We all have handling and we have horsepower.

Horsepower is our ability to do the technical work. Maybe a high IQ, or the ability to think or remember things quickly. Our familiarity with technologies and systems comes into play here, too.

Handling is our people skills. What it’s like to do the work with us. Not so much about IQ, more about emotional intelligence, social intelligence, empathy, leadership, etc.

Obviously, you’d like to have great handling and high horsepower. And you’d probably like everyone you work with to have the same. But, of course, most of us tend to be geared toward one or the other. Some of us are particularly lacking with regard to one or the other.

I’ve worked with folks all over this spectrum: high-horsepower-terrible-handling, great-handling-awful-horsepower, and all over in between. I’ve found that that diminishing returns kick in pretty quickly as you shift toward the higher-horsepower-lower-handling side.

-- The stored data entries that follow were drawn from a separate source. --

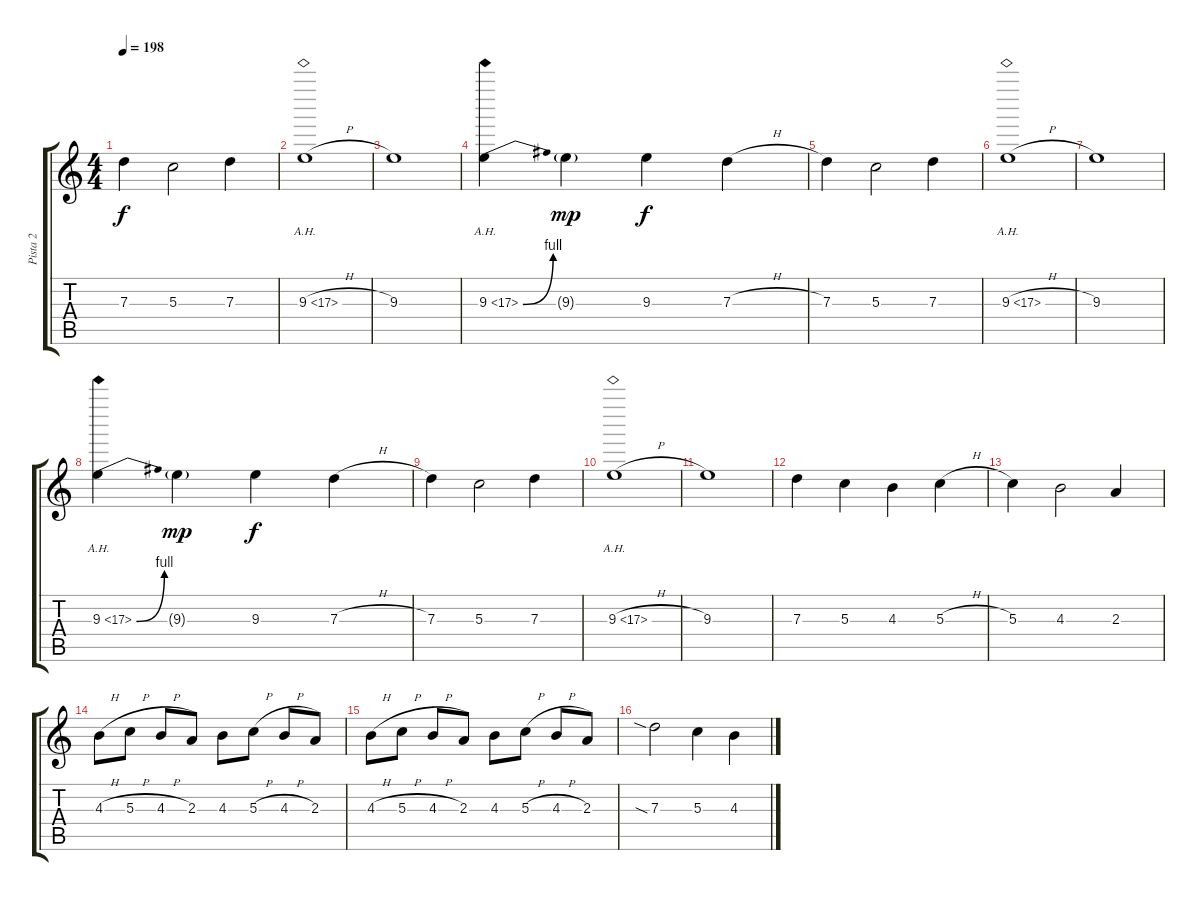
\track ("Pista 2" "Pista 2") {instrument overdrivenguitar}
\staff {score tabs}
\tuning (E4 B3 G3 D3 A2 E2) {hide}
\ts (4 4)
\tempo 198
\clef g2
\ks c
7.3.4{dy f} 5.3.2 7.3.4 |
9.3{ah 8 h}.1 |
9.3.1 |
9.3{be (bend 0 0 60 4) ah 8}.4 9.3{g}.4{dy mp} 9.3.4{dy f} 7.3{h}.4 |
7.3.4 5.3.2 7.3.4 |
9.3{ah 8 h}.1 |
9.3.1 |
9.3{be (bend 0 0 60 4) ah 8}.4 9.3{g}.4{dy mp} 9.3.4{dy f} 7.3{h}.4 |
7.3.4 5.3.2 7.3.4 |
9.3{ah 8 h}.1 |
9.3.1 |
7.3.4 5.3.4 4.3.4 5.3{h}.4 |
5.3.4 4.3.2 2.3.4 |
4.3{h}.8 5.3{h}.8 4.3{h}.8 2.3.8 4.3.8 5.3{h}.8 4.3{h}.8 2.3.8 |
4.3{h}.8 5.3{h}.8 4.3{h}.8 2.3.8 4.3.8 5.3{h}.8 4.3{h}.8 2.3.8 |
7.3{sia}.2 5.3.4 4.3{h}.4
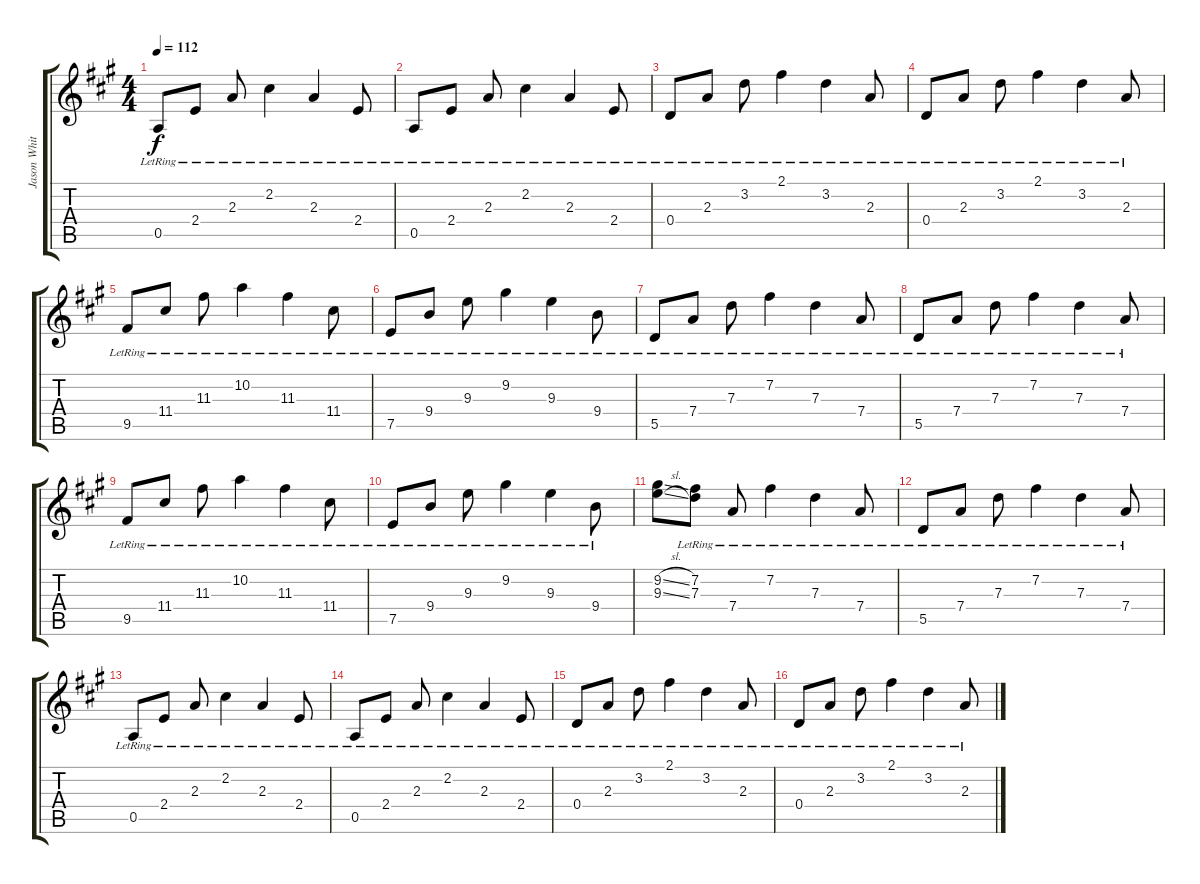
\track ("Jason White" "Jason Whit") {instrument electricguitarclean}
\staff {score tabs}
\tuning (E4 B3 G3 D3 A2 E2) {hide}
\ts (4 4)
\tempo 112
\clef g2
\ks a
0.5{lr}.8{dy f} 2.4{lr}.8 2.3{lr}.8 2.2{lr}.4 2.3{lr}.4 2.4{lr}.8 |
0.5{lr}.8 2.4{lr}.8 2.3{lr}.8 2.2{lr}.4 2.3{lr}.4 2.4{lr}.8 |
0.4{lr}.8 2.3{lr}.8 3.2{lr}.8 2.1{lr}.4 3.2{lr}.4 2.3{lr}.8 |
0.4{lr}.8 2.3{lr}.8 3.2{lr}.8 2.1{lr}.4 3.2{lr}.4 2.3{lr}.8 |
9.5{lr}.8 11.4{lr}.8 11.3{lr}.8 10.2{lr}.4 11.3{lr}.4 11.4{lr}.8 |
7.5{lr}.8 9.4{lr}.8 9.3{lr}.8 9.2{lr}.4 9.3{lr}.4 9.4{lr}.8 |
5.5{lr}.8 7.4{lr}.8 7.3{lr}.8 7.2{lr}.4 7.3{lr}.4 7.4{lr}.8 |
5.5{lr}.8 7.4{lr}.8 7.3{lr}.8 7.2{lr}.4 7.3{lr}.4 7.4{lr}.8 |
9.5{lr}.8 11.4{lr}.8 11.3{lr}.8 10.2{lr}.4 11.3{lr}.4 11.4{lr}.8 |
7.5{lr}.8 9.4{lr}.8 9.3{lr}.8 9.2{lr}.4 9.3{lr}.4 9.4{lr}.8 |
(9.2{sl} 9.3{sl}).8 (7.2{lr} 7.3{lr}).8 7.4{lr}.8 7.2{lr}.4 7.3{lr}.4 7.4{lr}.8 |
5.5{lr}.8 7.4{lr}.8 7.3{lr}.8 7.2{lr}.4 7.3{lr}.4 7.4{lr}.8 |
0.5{lr}.8 2.4{lr}.8 2.3{lr}.8 2.2{lr}.4 2.3{lr}.4 2.4{lr}.8 |
0.5{lr}.8 2.4{lr}.8 2.3{lr}.8 2.2{lr}.4 2.3{lr}.4 2.4{lr}.8 |
0.4{lr}.8 2.3{lr}.8 3.2{lr}.8 2.1{lr}.4 3.2{lr}.4 2.3{lr}.8 |
0.4{lr}.8 2.3{lr}.8 3.2{lr}.8 2.1{lr}.4 3.2{lr}.4 2.3{lr}.8
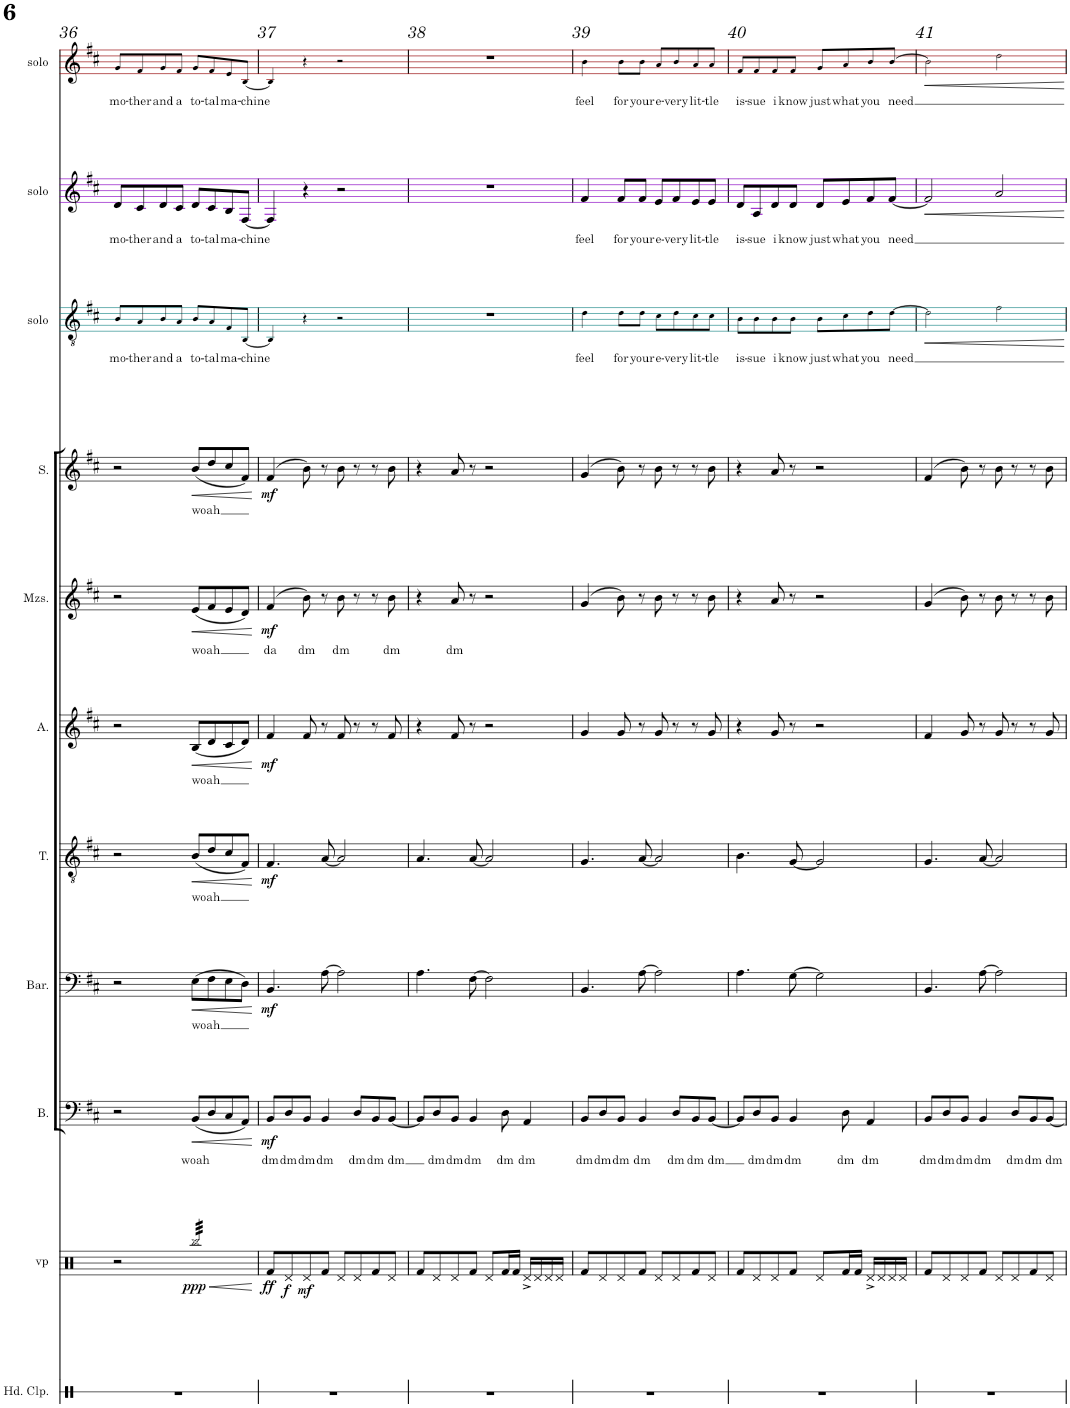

That high-horsepower brilliance so often feeds into ego, which feeds into disregard for other people’s opinions and feelings.

To do great technical work at scale, you need good handling, too. You need to be able to work with a team. That might mean taking your foot off the gas a little. Slow down, listen, learn. Learn not just facts and specs and keyboard shortcuts. Learn about your teammates. Let go of your desire to make things work the way you already know they should work. Get there with the team. Humbly try to grow them and stay open to being grown by them.